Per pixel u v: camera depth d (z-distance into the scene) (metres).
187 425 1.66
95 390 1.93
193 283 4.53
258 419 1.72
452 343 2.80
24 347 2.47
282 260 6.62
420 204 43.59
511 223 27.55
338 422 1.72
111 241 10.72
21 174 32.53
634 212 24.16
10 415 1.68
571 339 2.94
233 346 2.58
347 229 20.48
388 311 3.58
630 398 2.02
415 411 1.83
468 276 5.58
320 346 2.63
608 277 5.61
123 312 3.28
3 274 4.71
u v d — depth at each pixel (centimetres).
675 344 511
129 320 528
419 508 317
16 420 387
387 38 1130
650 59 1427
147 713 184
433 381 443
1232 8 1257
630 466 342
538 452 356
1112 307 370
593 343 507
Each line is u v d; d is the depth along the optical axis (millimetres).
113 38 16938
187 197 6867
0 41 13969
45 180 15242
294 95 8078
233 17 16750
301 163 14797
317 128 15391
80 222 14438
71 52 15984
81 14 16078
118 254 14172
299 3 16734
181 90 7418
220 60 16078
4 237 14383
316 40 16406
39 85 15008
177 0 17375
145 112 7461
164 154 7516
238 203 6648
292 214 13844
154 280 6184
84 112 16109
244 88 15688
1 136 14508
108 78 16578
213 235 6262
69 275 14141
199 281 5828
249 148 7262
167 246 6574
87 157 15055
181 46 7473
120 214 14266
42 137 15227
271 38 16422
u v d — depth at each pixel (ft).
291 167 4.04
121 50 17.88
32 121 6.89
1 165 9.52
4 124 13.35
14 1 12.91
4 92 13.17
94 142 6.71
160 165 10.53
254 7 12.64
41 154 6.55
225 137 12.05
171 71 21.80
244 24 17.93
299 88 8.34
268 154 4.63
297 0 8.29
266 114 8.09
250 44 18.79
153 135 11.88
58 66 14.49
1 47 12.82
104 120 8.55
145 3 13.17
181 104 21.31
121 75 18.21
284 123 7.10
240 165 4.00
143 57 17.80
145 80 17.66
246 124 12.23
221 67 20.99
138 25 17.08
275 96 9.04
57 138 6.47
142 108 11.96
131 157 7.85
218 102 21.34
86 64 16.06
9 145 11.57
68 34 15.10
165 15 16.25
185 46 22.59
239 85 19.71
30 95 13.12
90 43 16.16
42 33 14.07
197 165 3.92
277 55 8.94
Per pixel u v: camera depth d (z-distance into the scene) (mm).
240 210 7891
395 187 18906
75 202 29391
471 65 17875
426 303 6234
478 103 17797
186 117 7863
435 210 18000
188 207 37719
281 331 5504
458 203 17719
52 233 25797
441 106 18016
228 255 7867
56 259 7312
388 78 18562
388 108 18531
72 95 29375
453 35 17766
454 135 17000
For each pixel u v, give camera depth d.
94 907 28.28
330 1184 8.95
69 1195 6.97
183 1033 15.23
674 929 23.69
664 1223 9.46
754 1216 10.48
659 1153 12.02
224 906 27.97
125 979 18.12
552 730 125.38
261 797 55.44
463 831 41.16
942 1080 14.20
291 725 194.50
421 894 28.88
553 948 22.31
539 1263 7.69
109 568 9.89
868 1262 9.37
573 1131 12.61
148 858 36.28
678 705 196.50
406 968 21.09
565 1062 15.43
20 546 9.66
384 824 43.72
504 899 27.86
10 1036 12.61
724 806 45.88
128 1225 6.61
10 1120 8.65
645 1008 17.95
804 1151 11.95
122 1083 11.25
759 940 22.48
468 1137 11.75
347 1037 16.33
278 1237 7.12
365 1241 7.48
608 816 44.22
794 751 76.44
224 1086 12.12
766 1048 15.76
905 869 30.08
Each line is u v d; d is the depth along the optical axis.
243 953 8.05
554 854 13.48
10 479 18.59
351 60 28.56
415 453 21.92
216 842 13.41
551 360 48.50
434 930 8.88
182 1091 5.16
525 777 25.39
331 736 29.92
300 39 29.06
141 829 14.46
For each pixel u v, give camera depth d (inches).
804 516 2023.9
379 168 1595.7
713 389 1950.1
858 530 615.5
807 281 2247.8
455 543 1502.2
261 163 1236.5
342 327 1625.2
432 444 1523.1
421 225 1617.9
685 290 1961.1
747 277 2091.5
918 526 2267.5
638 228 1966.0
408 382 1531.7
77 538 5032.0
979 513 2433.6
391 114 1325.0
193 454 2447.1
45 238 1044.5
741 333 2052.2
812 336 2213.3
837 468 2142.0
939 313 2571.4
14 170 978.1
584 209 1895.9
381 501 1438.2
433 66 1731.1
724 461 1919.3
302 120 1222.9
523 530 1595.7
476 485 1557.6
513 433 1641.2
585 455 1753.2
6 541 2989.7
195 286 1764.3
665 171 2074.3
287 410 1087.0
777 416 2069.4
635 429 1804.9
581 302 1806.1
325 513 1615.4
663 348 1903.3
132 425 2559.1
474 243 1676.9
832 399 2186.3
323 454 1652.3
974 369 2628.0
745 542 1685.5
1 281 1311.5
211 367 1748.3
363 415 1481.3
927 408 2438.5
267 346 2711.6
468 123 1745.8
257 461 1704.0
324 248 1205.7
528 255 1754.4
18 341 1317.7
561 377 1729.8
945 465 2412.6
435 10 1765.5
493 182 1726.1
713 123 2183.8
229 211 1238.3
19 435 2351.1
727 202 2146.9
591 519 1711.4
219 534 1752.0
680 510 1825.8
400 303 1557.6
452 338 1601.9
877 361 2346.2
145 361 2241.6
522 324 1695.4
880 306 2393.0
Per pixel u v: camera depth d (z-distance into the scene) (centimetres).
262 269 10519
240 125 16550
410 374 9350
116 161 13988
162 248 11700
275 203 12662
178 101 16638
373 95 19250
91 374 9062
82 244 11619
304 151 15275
************
» EXERCISE
Output every line of the listing word for word.

» OUTPUT OF THE EXERCISE
Per pixel u v: camera depth d (z-distance into the scene) (metres).
187 425 1.66
95 390 1.93
193 283 4.53
258 419 1.72
452 343 2.80
24 347 2.47
282 260 6.62
420 204 43.59
511 223 27.55
338 422 1.72
111 241 10.72
21 174 32.53
634 212 24.16
10 415 1.68
571 339 2.94
233 346 2.58
347 229 20.48
388 311 3.58
630 398 2.02
415 411 1.83
468 276 5.58
320 346 2.63
608 277 5.61
123 312 3.28
3 274 4.71
u v d — depth at each pixel (centimetres).
675 344 511
129 320 528
419 508 317
16 420 387
387 38 1130
650 59 1427
147 713 184
433 381 443
1232 8 1257
630 466 342
538 452 356
1112 307 370
593 343 507
Each line is u v d; d is the depth along the optical axis (millimetres).
113 38 16938
187 197 6867
0 41 13969
45 180 15242
294 95 8078
233 17 16750
301 163 14797
317 128 15391
80 222 14438
71 52 15984
81 14 16078
118 254 14172
299 3 16734
181 90 7418
220 60 16078
4 237 14383
316 40 16406
39 85 15008
177 0 17375
145 112 7461
164 154 7516
238 203 6648
292 214 13844
154 280 6184
84 112 16109
244 88 15688
1 136 14508
108 78 16578
213 235 6262
69 275 14141
199 281 5828
249 148 7262
167 246 6574
87 157 15055
181 46 7473
120 214 14266
42 137 15227
271 38 16422
u v d — depth at each pixel (ft).
291 167 4.04
121 50 17.88
32 121 6.89
1 165 9.52
4 124 13.35
14 1 12.91
4 92 13.17
94 142 6.71
160 165 10.53
254 7 12.64
41 154 6.55
225 137 12.05
171 71 21.80
244 24 17.93
299 88 8.34
268 154 4.63
297 0 8.29
266 114 8.09
250 44 18.79
153 135 11.88
58 66 14.49
1 47 12.82
104 120 8.55
145 3 13.17
181 104 21.31
121 75 18.21
284 123 7.10
240 165 4.00
143 57 17.80
145 80 17.66
246 124 12.23
221 67 20.99
138 25 17.08
275 96 9.04
57 138 6.47
142 108 11.96
131 157 7.85
218 102 21.34
86 64 16.06
9 145 11.57
68 34 15.10
165 15 16.25
185 46 22.59
239 85 19.71
30 95 13.12
90 43 16.16
42 33 14.07
197 165 3.92
277 55 8.94
Per pixel u v: camera depth d (z-distance into the scene) (mm).
240 210 7891
395 187 18906
75 202 29391
471 65 17875
426 303 6234
478 103 17797
186 117 7863
435 210 18000
188 207 37719
281 331 5504
458 203 17719
52 233 25797
441 106 18016
228 255 7867
56 259 7312
388 78 18562
388 108 18531
72 95 29375
453 35 17766
454 135 17000
For each pixel u v, give camera depth d.
94 907 28.28
330 1184 8.95
69 1195 6.97
183 1033 15.23
674 929 23.69
664 1223 9.46
754 1216 10.48
659 1153 12.02
224 906 27.97
125 979 18.12
552 730 125.38
261 797 55.44
463 831 41.16
942 1080 14.20
291 725 194.50
421 894 28.88
553 948 22.31
539 1263 7.69
109 568 9.89
868 1262 9.37
573 1131 12.61
148 858 36.28
678 705 196.50
406 968 21.09
565 1062 15.43
20 546 9.66
384 824 43.72
504 899 27.86
10 1036 12.61
724 806 45.88
128 1225 6.61
10 1120 8.65
645 1008 17.95
804 1151 11.95
122 1083 11.25
759 940 22.48
468 1137 11.75
347 1037 16.33
278 1237 7.12
365 1241 7.48
608 816 44.22
794 751 76.44
224 1086 12.12
766 1048 15.76
905 869 30.08
Each line is u v d; d is the depth along the optical axis.
243 953 8.05
554 854 13.48
10 479 18.59
351 60 28.56
415 453 21.92
216 842 13.41
551 360 48.50
434 930 8.88
182 1091 5.16
525 777 25.39
331 736 29.92
300 39 29.06
141 829 14.46
For each pixel u v, give camera depth d (inches).
804 516 2023.9
379 168 1595.7
713 389 1950.1
858 530 615.5
807 281 2247.8
455 543 1502.2
261 163 1236.5
342 327 1625.2
432 444 1523.1
421 225 1617.9
685 290 1961.1
747 277 2091.5
918 526 2267.5
638 228 1966.0
408 382 1531.7
77 538 5032.0
979 513 2433.6
391 114 1325.0
193 454 2447.1
45 238 1044.5
741 333 2052.2
812 336 2213.3
837 468 2142.0
939 313 2571.4
14 170 978.1
584 209 1895.9
381 501 1438.2
433 66 1731.1
724 461 1919.3
302 120 1222.9
523 530 1595.7
476 485 1557.6
513 433 1641.2
585 455 1753.2
6 541 2989.7
195 286 1764.3
665 171 2074.3
287 410 1087.0
777 416 2069.4
635 429 1804.9
581 302 1806.1
325 513 1615.4
663 348 1903.3
132 425 2559.1
474 243 1676.9
832 399 2186.3
323 454 1652.3
974 369 2628.0
745 542 1685.5
1 281 1311.5
211 367 1748.3
363 415 1481.3
927 408 2438.5
267 346 2711.6
468 123 1745.8
257 461 1704.0
324 248 1205.7
528 255 1754.4
18 341 1317.7
561 377 1729.8
945 465 2412.6
435 10 1765.5
493 182 1726.1
713 123 2183.8
229 211 1238.3
19 435 2351.1
727 202 2146.9
591 519 1711.4
219 534 1752.0
680 510 1825.8
400 303 1557.6
452 338 1601.9
877 361 2346.2
145 361 2241.6
522 324 1695.4
880 306 2393.0
Per pixel u v: camera depth d (z-distance into the scene) (centimetres).
262 269 10519
240 125 16550
410 374 9350
116 161 13988
162 248 11700
275 203 12662
178 101 16638
373 95 19250
91 374 9062
82 244 11619
304 151 15275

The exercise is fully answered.